* **本文抜粋**:
半田付けのできない電子技術者などはまさにその典型といえよう。
化学は工学と理学の中間に位置し、学問の科学的な側面が重要視されるのと同時に、産業とし
てのウエイトも非常に大きい。ものを生み出す側面の化学は、広く合成化学に位置づけられるが、
これの基本は化学反応であり、化学実験である。実験はすべての化学の基本であるのでこれまで
も応用化学工学科では、応用化学工学実験Ⅰ∼Ⅳの授業科目を設け、これを 2 年生前期から 3 年
生後期までの 2 年間割り当てて、実験授業を行ってきた。加えて、卒業研究以降の研究室配属後
は、学部・大学院を通じてその専門分野での実験中心の研究活動を通じた教育を行ってきた。
研究室配属前の応用化学工学実験は確かに少人数の学生向けの初歩的な実験を配置し、専門へ
の橋渡しを担ってきたが、その内容は、実際に学科・学部が所有する装置や面積に依存したり、
あるいはスタッフの力にも左右されたりして、昔ながらの実験が進められてきた。その結果、い
くつかの実験は明らかに時代に取り残されたテーマを継続して行っており、またいくつかの実験
は器具と装置の不足のために満足に実験が行えない状況のまま今日を迎えている。したがって、
現在の化学のレベルにあった教育が行えておらず、化学系の学部教育を貧弱化しているといえよ
う。化学の進歩をうまく取り入れて、時代にマッチした技術者を教育するためには、実験授業の
改善は「まったなし」であるといえる。

* **保存データ**:
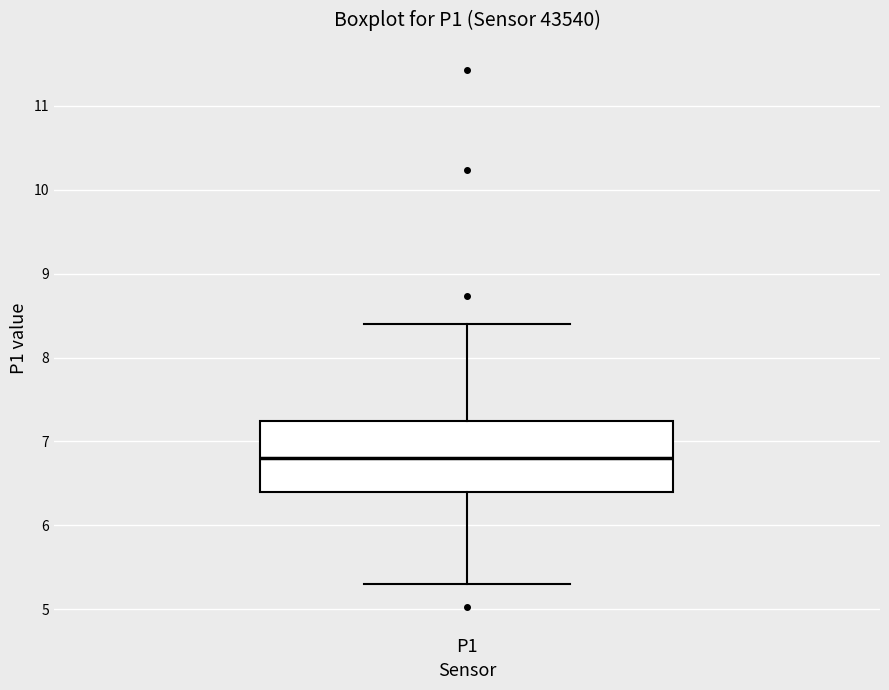

Where does the upper whisker of the box for P1 end on the y-axis? The values are not printed on the chart, so give them approximately, as read against the axis.

8.4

* **課題一覧**:
**1.** 化学の実験授業に関する文章によると、応用化学工学実験Ⅰ∼Ⅳにはどの期間が割り当てられてきましたか。
**2.** 化学の実験授業に関する文章を、最後の文に続けて書き進めてください。

* **解答一覧**:
**1.** 2年生前期から3年生後期までの2年間です。

**2.**
実験は一人でやってこそ楽しい。一人でやってこそ、最大の教育効果が得られる。実験から後
処理、精製そして構造決定までを一人で行うことで、実験の楽しみも生まれるし、実験者への学
習効果も最大限に上がる。2 名以上のグループ実験では、まったく効果が得られない。また、手
を動かしてこそ楽しいし、考える力も生まれる。そこで、ものづくりの側面から「合成化学」にお
ける新しい学生向け実験を企画し、合成化学を一から学習できる中身の濃い 21 世紀型の学生実験
の方法論を呈産すべく、以下の試行実験を企画し実行した。
2.実験に必要な条件
学生実験に必要な条件をいくつかまとめ、それに合致するテーマを選ぶ作業から始めた。学生
実験として必須の条件は以下のポイントにまとめられる。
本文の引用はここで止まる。